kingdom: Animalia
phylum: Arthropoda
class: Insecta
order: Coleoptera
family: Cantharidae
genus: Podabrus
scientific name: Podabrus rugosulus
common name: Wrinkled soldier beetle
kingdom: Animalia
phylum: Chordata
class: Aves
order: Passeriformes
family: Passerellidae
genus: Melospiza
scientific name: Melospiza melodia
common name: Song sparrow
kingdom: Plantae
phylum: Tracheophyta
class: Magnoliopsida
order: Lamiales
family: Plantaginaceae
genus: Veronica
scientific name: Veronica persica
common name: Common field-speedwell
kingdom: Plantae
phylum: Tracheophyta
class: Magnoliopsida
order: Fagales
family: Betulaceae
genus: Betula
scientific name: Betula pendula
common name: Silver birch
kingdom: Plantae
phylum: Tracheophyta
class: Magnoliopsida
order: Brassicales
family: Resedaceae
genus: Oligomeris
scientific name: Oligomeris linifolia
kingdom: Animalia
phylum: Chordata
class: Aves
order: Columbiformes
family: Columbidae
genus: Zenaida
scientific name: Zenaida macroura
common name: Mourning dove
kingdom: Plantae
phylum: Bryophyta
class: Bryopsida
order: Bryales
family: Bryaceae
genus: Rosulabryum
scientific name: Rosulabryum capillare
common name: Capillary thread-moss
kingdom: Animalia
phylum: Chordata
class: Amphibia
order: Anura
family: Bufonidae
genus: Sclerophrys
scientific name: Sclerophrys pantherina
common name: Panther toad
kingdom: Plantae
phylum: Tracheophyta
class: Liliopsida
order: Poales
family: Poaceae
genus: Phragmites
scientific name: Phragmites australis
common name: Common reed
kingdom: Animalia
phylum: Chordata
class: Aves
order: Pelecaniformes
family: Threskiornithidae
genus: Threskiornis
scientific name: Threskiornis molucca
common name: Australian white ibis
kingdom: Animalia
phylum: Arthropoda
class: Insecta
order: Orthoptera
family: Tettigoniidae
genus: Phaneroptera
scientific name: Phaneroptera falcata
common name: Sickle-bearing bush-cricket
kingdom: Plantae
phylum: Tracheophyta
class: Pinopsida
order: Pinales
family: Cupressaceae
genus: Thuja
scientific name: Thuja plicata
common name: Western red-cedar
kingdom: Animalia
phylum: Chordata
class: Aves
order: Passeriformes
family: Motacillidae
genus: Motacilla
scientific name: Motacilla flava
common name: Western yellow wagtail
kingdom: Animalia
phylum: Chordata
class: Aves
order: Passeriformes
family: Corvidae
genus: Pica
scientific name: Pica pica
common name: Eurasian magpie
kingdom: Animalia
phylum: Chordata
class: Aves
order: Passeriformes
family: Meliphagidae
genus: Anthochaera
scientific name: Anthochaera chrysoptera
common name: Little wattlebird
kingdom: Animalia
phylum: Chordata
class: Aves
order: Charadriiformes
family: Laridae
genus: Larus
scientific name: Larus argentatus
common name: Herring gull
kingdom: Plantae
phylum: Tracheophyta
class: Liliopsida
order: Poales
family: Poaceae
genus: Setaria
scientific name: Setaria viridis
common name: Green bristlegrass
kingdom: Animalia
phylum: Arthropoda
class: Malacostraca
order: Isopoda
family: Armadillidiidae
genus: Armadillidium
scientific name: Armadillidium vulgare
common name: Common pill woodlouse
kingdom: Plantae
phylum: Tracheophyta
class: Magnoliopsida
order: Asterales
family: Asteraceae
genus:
************
● Short problem: Edit the lines of all the items by replacing "common name" with "vernacular name" and leaving everything else the same.

● Completed exercise:
kingdom: Animalia
phylum: Arthropoda
class: Insecta
order: Coleoptera
family: Cantharidae
genus: Podabrus
scientific name: Podabrus rugosulus
vernacular name: Wrinkled soldier beetle
kingdom: Animalia
phylum: Chordata
class: Aves
order: Passeriformes
family: Passerellidae
genus: Melospiza
scientific name: Melospiza melodia
vernacular name: Song sparrow
kingdom: Plantae
phylum: Tracheophyta
class: Magnoliopsida
order: Lamiales
family: Plantaginaceae
genus: Veronica
scientific name: Veronica persica
vernacular name: Common field-speedwell
kingdom: Plantae
phylum: Tracheophyta
class: Magnoliopsida
order: Fagales
family: Betulaceae
genus: Betula
scientific name: Betula pendula
vernacular name: Silver birch
kingdom: Plantae
phylum: Tracheophyta
class: Magnoliopsida
order: Brassicales
family: Resedaceae
genus: Oligomeris
scientific name: Oligomeris linifolia
kingdom: Animalia
phylum: Chordata
class: Aves
order: Columbiformes
family: Columbidae
genus: Zenaida
scientific name: Zenaida macroura
vernacular name: Mourning dove
kingdom: Plantae
phylum: Bryophyta
class: Bryopsida
order: Bryales
family: Bryaceae
genus: Rosulabryum
scientific name: Rosulabryum capillare
vernacular name: Capillary thread-moss
kingdom: Animalia
phylum: Chordata
class: Amphibia
order: Anura
family: Bufonidae
genus: Sclerophrys
scientific name: Sclerophrys pantherina
vernacular name: Panther toad
kingdom: Plantae
phylum: Tracheophyta
class: Liliopsida
order: Poales
family: Poaceae
genus: Phragmites
scientific name: Phragmites australis
vernacular name: Common reed
kingdom: Animalia
phylum: Chordata
class: Aves
order: Pelecaniformes
family: Threskiornithidae
genus: Threskiornis
scientific name: Threskiornis molucca
vernacular name: Australian white ibis
kingdom: Animalia
phylum: Arthropoda
class: Insecta
order: Orthoptera
family: Tettigoniidae
genus: Phaneroptera
scientific name: Phaneroptera falcata
vernacular name: Sickle-bearing bush-cricket
kingdom: Plantae
phylum: Tracheophyta
class: Pinopsida
order: Pinales
family: Cupressaceae
genus: Thuja
scientific name: Thuja plicata
vernacular name: Western red-cedar
kingdom: Animalia
phylum: Chordata
class: Aves
order: Passeriformes
family: Motacillidae
genus: Motacilla
scientific name: Motacilla flava
vernacular name: Western yellow wagtail
kingdom: Animalia
phylum: Chordata
class: Aves
order: Passeriformes
family: Corvidae
genus: Pica
scientific name: Pica pica
vernacular name: Eurasian magpie
kingdom: Animalia
phylum: Chordata
class: Aves
order: Passeriformes
family: Meliphagidae
genus: Anthochaera
scientific name: Anthochaera chrysoptera
vernacular name: Little wattlebird
kingdom: Animalia
phylum: Chordata
class: Aves
order: Charadriiformes
family: Laridae
genus: Larus
scientific name: Larus argentatus
vernacular name: Herring gull
kingdom: Plantae
phylum: Tracheophyta
class: Liliopsida
order: Poales
family: Poaceae
genus: Setaria
scientific name: Setaria viridis
vernacular name: Green bristlegrass
kingdom: Animalia
phylum: Arthropoda
class: Malacostraca
order: Isopoda
family: Armadillidiidae
genus: Armadillidium
scientific name: Armadillidium vulgare
vernacular name: Common pill woodlouse
kingdom: Plantae
phylum: Tracheophyta
class: Magnoliopsida
order: Asterales
family: Asteraceae
genus:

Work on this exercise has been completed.